My apartment is depressing after living on a luxury yacht for a week, and I can smell Marcus in everything, even the air around the front entrance. It makes me cringe. There’s no one home, and I’m grateful for that. It’s late; Sarah will be at work, and Marcus, God knows where. I leave Sarah a note on the fridge not to disturb me because I’m jet-lagged and head to bed. I just want to lie down and get lost in a book or movie, anything to keep my head empty and unfocused.
I need to wait until my boss decides to finally show his face or contact me to know what the hell is going on. For the hundredth time, I dwell on the fact he might fire me, and I shrug.
Maybe I’ll quit. With this job on my resumé, I’m sure I’ll get another PA job quickly.
Do I want that? I don’t know anymore. It might be for the best now that things have gone south.
***
After midnight, I’m woken by the buzz of my cell sliding across my nightstand. I reach out to it, fuzzy from fatigue, blurry-eyed, and disoriented.
“Emma Anderson,” I breathe huskily without opening my eyes. I’m on autopilot.
“Where are you?” That bark has me sitting up with a start.
Crap. Jake!
He sounds pissed, and I’m too frazzled with sleep for this, shocked awake by his surprise contact.
“New York,” I gulp, suddenly reeling from the fact he’s finally calling me.
Is he back on the yacht?
I get a tinge of regret at leaving.
“You’re at your apartment?” He’s grumpy and coldly distant.
“Yes,” is the only reply I can give; I sound so vulnerable and young that it annoys me. Silence and tension are crackling on the line. I rub my eyes in a bid to feel less zombie-like, pinch my cheek to wake me up more, hands trembling.
“You cut your vacation short?” he starts, his voice softer but still tinged with irritation.
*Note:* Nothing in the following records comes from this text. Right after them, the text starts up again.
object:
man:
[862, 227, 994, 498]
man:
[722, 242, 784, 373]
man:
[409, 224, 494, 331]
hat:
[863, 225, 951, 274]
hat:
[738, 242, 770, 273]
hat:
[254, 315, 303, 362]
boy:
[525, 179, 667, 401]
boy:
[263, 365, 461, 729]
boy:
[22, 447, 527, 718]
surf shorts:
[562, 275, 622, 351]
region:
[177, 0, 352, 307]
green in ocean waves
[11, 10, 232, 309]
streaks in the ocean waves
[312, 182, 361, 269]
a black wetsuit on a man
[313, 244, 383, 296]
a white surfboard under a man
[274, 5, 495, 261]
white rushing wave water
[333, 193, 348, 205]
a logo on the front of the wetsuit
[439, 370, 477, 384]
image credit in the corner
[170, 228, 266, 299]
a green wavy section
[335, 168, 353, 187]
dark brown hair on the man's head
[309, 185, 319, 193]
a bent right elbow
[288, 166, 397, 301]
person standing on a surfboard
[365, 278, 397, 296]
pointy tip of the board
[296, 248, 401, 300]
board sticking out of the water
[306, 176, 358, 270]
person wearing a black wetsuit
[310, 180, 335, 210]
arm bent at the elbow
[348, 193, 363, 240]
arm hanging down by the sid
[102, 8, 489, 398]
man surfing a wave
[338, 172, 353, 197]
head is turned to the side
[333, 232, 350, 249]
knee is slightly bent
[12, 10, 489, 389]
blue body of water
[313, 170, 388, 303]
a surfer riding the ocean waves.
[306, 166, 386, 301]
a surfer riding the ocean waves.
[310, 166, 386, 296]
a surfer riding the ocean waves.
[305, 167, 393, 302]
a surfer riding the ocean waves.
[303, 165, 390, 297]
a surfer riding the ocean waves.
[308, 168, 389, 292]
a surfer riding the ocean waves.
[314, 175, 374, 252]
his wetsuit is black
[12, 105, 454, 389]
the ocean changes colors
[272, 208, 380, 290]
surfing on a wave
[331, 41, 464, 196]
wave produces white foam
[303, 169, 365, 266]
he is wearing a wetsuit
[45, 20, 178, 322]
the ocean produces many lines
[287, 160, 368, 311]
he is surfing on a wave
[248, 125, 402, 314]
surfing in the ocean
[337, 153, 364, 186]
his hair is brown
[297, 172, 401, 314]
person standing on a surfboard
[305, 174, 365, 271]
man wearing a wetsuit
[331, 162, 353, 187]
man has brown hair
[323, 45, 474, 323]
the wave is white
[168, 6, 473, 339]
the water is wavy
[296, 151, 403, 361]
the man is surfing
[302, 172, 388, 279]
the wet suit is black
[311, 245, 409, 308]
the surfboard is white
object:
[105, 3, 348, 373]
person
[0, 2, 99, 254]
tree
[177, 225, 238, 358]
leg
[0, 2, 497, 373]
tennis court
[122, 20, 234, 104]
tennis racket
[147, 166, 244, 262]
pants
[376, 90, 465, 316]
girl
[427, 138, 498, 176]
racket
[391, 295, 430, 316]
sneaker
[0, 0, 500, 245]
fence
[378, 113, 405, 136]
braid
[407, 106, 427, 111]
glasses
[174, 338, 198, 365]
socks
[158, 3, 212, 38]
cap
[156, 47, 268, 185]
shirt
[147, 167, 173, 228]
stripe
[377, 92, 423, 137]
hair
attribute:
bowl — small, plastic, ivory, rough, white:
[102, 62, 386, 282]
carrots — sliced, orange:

“Yes. I wasn’t in the mood for any more surf and sun, Mr. Carrero.” I hope he hears the sarcasm in my voice. Did he really think I would stay out there without him and hang out with his friends for a full two weeks? Again, another agonizing silence.
“Good, because we need to be back at it. The Hunter merger has encountered issues; I need you at the office tomorrow.” He’s in business Carrero mode, devoid of all affection and humor.
“Will you be there?” I’m trying to sound as cool as him, but that rising warmth of hope lift its head, and I scold it back down.
Get a grip, Emma, stop being pathetic.
“No, I’m still elsewhere. You can handle things for a couple of days,” is the curt response, and I want to cry.
“Yes, sir.” I hate that it sounds childish and weak; he’s caught me off guard. I’m half asleep and crumbling at the way he’s being, still aching for some of my regular Jake to shine through, but he’s completely gone.
“I’ll be back Friday. I want a full report on my return.” His tone is still icy and flat. I miss my Jake. It’s evident that for whatever reason he left, it is still in his head that, despite the distance, he isn’t going to talk about it. He’s making it clear our relationship is now all business, with no hints of friendship or caring anymore.
“Very good, Mr. Carrero.” PA Emma raises a haughty head and pushes feebleness out of the way.
Well, fuck you very much, Mr. Cold & Moody. Yes, sure, I shall jump because you’ve demanded it.
“Enjoy the rest of your trip,” I say sarcastically, knowing that will only piss him off more.
“I intend to.” His voice is raspy, almost threatening, but it has the desired effect, and I’m glad he hangs up before the sob surfaces, the wound in my chest turning into a crater. He leaves me alone with a silent line and not even a goodbye.
I fucking hate you. Bastard!
I throw my cell across the room, not caring if I smash it.
Screw you! I don’t want to work for an egomaniac with a constant fucking hard-on anymore. Maybe I’ll resign.